■ Entries supplied

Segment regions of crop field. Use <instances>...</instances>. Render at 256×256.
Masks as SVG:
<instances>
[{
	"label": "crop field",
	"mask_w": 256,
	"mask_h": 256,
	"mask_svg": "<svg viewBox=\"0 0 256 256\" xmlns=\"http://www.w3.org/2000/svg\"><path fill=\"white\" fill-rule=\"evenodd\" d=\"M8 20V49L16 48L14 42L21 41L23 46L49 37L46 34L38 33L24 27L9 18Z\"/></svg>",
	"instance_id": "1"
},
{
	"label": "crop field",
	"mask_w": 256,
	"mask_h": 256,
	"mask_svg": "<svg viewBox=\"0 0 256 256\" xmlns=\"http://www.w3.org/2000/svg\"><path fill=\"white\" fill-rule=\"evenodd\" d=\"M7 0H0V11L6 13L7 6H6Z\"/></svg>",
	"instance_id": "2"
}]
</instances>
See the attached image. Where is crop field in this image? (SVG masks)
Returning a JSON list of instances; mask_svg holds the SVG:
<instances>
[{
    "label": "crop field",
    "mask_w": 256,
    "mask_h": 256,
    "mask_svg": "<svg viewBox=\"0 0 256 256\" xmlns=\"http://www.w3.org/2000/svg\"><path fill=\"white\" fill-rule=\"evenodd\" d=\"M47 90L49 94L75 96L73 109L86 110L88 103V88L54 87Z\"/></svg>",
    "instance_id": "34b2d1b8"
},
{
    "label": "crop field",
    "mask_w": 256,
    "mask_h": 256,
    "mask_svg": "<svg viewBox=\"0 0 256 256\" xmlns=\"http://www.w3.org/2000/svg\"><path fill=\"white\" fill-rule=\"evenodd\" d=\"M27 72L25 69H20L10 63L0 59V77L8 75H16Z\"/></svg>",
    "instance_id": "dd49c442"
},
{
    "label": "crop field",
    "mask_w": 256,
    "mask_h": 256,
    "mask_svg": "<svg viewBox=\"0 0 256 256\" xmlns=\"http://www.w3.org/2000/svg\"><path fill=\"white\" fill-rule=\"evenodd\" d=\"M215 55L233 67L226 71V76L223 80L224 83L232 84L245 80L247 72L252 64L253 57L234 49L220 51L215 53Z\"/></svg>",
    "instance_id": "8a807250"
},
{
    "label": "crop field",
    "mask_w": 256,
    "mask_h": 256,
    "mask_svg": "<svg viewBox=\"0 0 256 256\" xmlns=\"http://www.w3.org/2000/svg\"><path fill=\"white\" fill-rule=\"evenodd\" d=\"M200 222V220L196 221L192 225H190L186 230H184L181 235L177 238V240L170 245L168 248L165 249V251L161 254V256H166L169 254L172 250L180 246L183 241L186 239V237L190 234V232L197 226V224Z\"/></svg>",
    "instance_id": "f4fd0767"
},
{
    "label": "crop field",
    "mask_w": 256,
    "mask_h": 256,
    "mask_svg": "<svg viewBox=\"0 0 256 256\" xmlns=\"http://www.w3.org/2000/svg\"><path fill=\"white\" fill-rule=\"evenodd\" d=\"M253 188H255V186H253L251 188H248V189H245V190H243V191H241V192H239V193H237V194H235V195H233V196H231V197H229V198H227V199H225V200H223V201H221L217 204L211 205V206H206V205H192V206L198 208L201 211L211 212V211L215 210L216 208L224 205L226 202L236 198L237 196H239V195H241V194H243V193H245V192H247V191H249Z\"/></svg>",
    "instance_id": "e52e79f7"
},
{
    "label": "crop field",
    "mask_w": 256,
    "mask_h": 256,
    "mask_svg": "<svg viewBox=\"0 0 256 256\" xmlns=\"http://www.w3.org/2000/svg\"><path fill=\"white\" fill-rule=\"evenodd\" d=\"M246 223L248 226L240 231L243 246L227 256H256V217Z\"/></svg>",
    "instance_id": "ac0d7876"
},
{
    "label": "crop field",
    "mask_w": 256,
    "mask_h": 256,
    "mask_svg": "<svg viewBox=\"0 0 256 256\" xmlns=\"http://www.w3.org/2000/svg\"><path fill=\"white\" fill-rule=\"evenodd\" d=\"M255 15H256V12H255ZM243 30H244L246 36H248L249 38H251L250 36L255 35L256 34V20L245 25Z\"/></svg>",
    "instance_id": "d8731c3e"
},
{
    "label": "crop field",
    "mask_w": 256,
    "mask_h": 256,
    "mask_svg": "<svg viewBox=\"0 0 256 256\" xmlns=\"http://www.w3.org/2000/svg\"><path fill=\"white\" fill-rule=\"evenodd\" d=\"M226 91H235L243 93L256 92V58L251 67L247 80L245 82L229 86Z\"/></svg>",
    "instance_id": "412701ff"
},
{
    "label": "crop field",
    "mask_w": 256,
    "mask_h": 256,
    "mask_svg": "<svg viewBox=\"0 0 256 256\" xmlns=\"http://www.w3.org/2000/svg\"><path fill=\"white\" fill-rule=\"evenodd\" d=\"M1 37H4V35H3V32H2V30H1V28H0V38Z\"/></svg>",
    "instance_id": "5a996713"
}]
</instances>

■ Short problem
Update the records by replacing every occurrence of "crop field" with "farmland", leaving all other text unchanged.

■ Exercise solution
Segment regions of farmland. Use <instances>...</instances>. Render at 256×256.
Masks as SVG:
<instances>
[{
	"label": "farmland",
	"mask_w": 256,
	"mask_h": 256,
	"mask_svg": "<svg viewBox=\"0 0 256 256\" xmlns=\"http://www.w3.org/2000/svg\"><path fill=\"white\" fill-rule=\"evenodd\" d=\"M8 20V49L16 48L14 42L21 41L23 46L49 37L46 34L38 33L24 27L9 18Z\"/></svg>",
	"instance_id": "1"
},
{
	"label": "farmland",
	"mask_w": 256,
	"mask_h": 256,
	"mask_svg": "<svg viewBox=\"0 0 256 256\" xmlns=\"http://www.w3.org/2000/svg\"><path fill=\"white\" fill-rule=\"evenodd\" d=\"M7 0H0V11L6 13L7 6H6Z\"/></svg>",
	"instance_id": "2"
}]
</instances>
See the attached image. Where is farmland in this image? (SVG masks)
Returning a JSON list of instances; mask_svg holds the SVG:
<instances>
[{
    "label": "farmland",
    "mask_w": 256,
    "mask_h": 256,
    "mask_svg": "<svg viewBox=\"0 0 256 256\" xmlns=\"http://www.w3.org/2000/svg\"><path fill=\"white\" fill-rule=\"evenodd\" d=\"M47 90L49 94L75 96L73 109L86 110L88 103V88L54 87Z\"/></svg>",
    "instance_id": "34b2d1b8"
},
{
    "label": "farmland",
    "mask_w": 256,
    "mask_h": 256,
    "mask_svg": "<svg viewBox=\"0 0 256 256\" xmlns=\"http://www.w3.org/2000/svg\"><path fill=\"white\" fill-rule=\"evenodd\" d=\"M27 72L25 69H20L10 63L0 59V77L8 75H16Z\"/></svg>",
    "instance_id": "dd49c442"
},
{
    "label": "farmland",
    "mask_w": 256,
    "mask_h": 256,
    "mask_svg": "<svg viewBox=\"0 0 256 256\" xmlns=\"http://www.w3.org/2000/svg\"><path fill=\"white\" fill-rule=\"evenodd\" d=\"M215 55L233 67L226 71V76L223 80L224 83L232 84L245 80L247 72L252 64L253 57L234 49L220 51L215 53Z\"/></svg>",
    "instance_id": "8a807250"
},
{
    "label": "farmland",
    "mask_w": 256,
    "mask_h": 256,
    "mask_svg": "<svg viewBox=\"0 0 256 256\" xmlns=\"http://www.w3.org/2000/svg\"><path fill=\"white\" fill-rule=\"evenodd\" d=\"M200 222V220L196 221L192 225H190L186 230H184L181 235L177 238V240L170 245L168 248L165 249V251L161 254V256H166L169 254L172 250L180 246L183 241L186 239V237L190 234V232L197 226V224Z\"/></svg>",
    "instance_id": "f4fd0767"
},
{
    "label": "farmland",
    "mask_w": 256,
    "mask_h": 256,
    "mask_svg": "<svg viewBox=\"0 0 256 256\" xmlns=\"http://www.w3.org/2000/svg\"><path fill=\"white\" fill-rule=\"evenodd\" d=\"M253 188H255V186H253L251 188H248V189H245V190H243V191H241V192H239V193H237V194H235V195H233V196H231V197H229V198H227V199H225V200H223V201H221L217 204L211 205V206H206V205H192V206L198 208L201 211L211 212V211L215 210L216 208L224 205L226 202L236 198L237 196H239V195H241V194H243V193H245V192H247V191H249Z\"/></svg>",
    "instance_id": "e52e79f7"
},
{
    "label": "farmland",
    "mask_w": 256,
    "mask_h": 256,
    "mask_svg": "<svg viewBox=\"0 0 256 256\" xmlns=\"http://www.w3.org/2000/svg\"><path fill=\"white\" fill-rule=\"evenodd\" d=\"M246 223L248 226L240 231L243 246L227 256H256V217Z\"/></svg>",
    "instance_id": "ac0d7876"
},
{
    "label": "farmland",
    "mask_w": 256,
    "mask_h": 256,
    "mask_svg": "<svg viewBox=\"0 0 256 256\" xmlns=\"http://www.w3.org/2000/svg\"><path fill=\"white\" fill-rule=\"evenodd\" d=\"M255 15H256V12H255ZM243 30H244L246 36H248L249 38H251L250 36L255 35L256 34V20L245 25Z\"/></svg>",
    "instance_id": "d8731c3e"
},
{
    "label": "farmland",
    "mask_w": 256,
    "mask_h": 256,
    "mask_svg": "<svg viewBox=\"0 0 256 256\" xmlns=\"http://www.w3.org/2000/svg\"><path fill=\"white\" fill-rule=\"evenodd\" d=\"M226 91H235L243 93L256 92V58L251 67L247 80L245 82L229 86Z\"/></svg>",
    "instance_id": "412701ff"
},
{
    "label": "farmland",
    "mask_w": 256,
    "mask_h": 256,
    "mask_svg": "<svg viewBox=\"0 0 256 256\" xmlns=\"http://www.w3.org/2000/svg\"><path fill=\"white\" fill-rule=\"evenodd\" d=\"M1 37H4V35H3V32H2V30H1V28H0V38Z\"/></svg>",
    "instance_id": "5a996713"
}]
</instances>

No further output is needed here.